→ **TASK DETAILS**: In the listing below, reproduce word for word the lines between the line holding "لمللی پول بر ریاضت اقتصادی هر چه سخت تر و" and the line holding "Catwalk Girl Challenge", inclusive, leaving the pictures out of your answer.

:: WORKING DATA ::

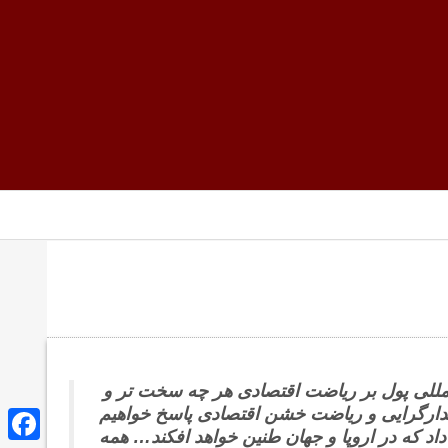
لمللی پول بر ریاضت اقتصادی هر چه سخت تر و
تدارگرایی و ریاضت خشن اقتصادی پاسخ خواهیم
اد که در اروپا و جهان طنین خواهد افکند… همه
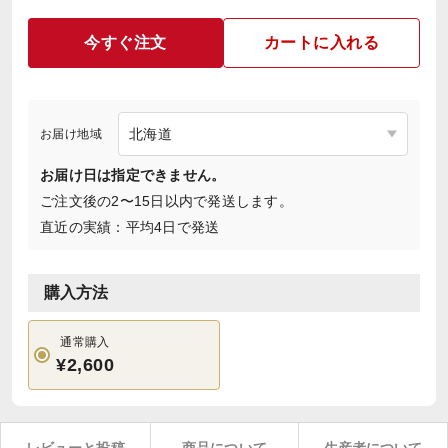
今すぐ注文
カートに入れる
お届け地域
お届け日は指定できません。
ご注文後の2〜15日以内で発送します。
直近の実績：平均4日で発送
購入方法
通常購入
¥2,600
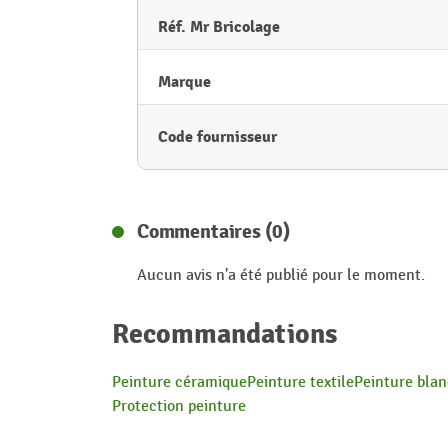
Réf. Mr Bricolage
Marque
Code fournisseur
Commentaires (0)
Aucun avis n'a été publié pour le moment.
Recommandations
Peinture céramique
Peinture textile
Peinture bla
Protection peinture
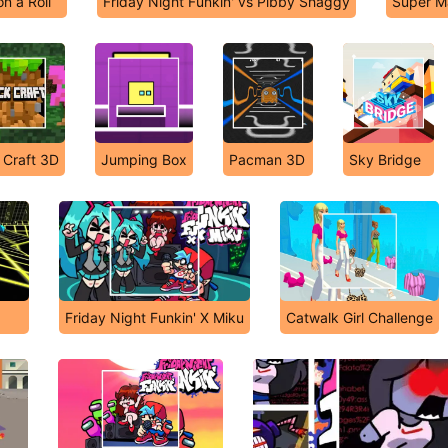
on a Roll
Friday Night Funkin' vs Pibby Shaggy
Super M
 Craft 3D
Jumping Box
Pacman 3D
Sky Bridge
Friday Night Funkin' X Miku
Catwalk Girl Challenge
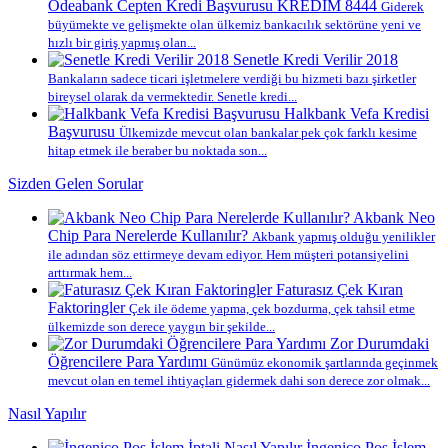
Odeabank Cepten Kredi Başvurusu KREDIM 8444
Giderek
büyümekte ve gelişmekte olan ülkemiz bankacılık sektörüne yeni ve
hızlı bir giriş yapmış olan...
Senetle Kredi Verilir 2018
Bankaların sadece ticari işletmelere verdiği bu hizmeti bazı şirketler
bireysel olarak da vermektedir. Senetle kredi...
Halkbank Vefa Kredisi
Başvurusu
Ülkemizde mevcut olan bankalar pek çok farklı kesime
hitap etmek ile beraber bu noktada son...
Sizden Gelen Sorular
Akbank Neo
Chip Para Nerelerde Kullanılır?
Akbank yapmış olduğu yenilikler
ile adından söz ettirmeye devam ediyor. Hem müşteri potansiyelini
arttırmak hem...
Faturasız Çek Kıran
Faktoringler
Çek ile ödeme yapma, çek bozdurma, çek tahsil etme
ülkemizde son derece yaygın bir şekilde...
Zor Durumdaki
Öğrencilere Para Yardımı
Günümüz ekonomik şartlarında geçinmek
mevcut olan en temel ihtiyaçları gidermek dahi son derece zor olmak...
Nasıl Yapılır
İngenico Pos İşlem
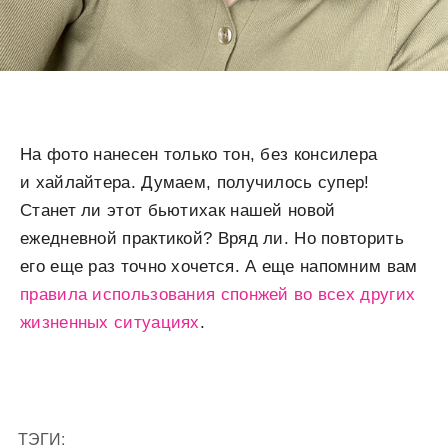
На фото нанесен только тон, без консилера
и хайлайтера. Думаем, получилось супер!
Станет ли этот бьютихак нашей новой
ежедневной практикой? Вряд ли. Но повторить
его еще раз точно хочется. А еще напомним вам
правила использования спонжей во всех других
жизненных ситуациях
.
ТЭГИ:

:::
:: WORKING DATA ::

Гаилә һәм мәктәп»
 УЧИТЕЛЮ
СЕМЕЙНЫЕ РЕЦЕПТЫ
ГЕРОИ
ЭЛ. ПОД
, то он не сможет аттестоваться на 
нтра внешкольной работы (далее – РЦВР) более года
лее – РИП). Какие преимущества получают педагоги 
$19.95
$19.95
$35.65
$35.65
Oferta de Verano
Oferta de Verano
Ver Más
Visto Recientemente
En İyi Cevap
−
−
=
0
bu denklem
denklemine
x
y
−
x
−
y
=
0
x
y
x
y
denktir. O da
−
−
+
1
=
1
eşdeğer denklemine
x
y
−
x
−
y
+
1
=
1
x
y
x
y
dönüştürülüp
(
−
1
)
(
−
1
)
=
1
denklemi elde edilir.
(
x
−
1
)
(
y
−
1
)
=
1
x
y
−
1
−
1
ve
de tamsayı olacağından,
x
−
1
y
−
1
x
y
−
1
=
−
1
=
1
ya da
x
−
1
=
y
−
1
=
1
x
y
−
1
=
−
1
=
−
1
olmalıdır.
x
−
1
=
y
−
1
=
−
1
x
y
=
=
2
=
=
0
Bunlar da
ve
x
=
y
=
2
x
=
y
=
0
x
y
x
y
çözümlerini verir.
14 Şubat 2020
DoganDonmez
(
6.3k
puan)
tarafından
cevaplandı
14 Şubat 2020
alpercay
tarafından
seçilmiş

:::

→ **RESULT OF THE TASK**:
لمللی پول بر ریاضت اقتصادی هر چه سخت تر و
تدارگرایی و ریاضت خشن اقتصادی پاسخ خواهیم
اد که در اروپا و جهان طنین خواهد افکند… همه
今すぐ注文
カートに入れる
お届け地域
お届け日は指定できません。
ご注文後の2〜15日以内で発送します。
直近の実績：平均4日で発送
購入方法
通常購入
¥2,600
Réf. Mr Bricolage
Marque
Code fournisseur
Commentaires (0)
Aucun avis n'a été publié pour le moment.
Recommandations
Peinture céramique
Peinture textile
Peinture bla
Protection peinture
on a Roll
Friday Night Funkin' vs Pibby Shaggy
Super M
 Craft 3D
Jumping Box
Pacman 3D
Sky Bridge
Friday Night Funkin' X Miku
Catwalk Girl Challenge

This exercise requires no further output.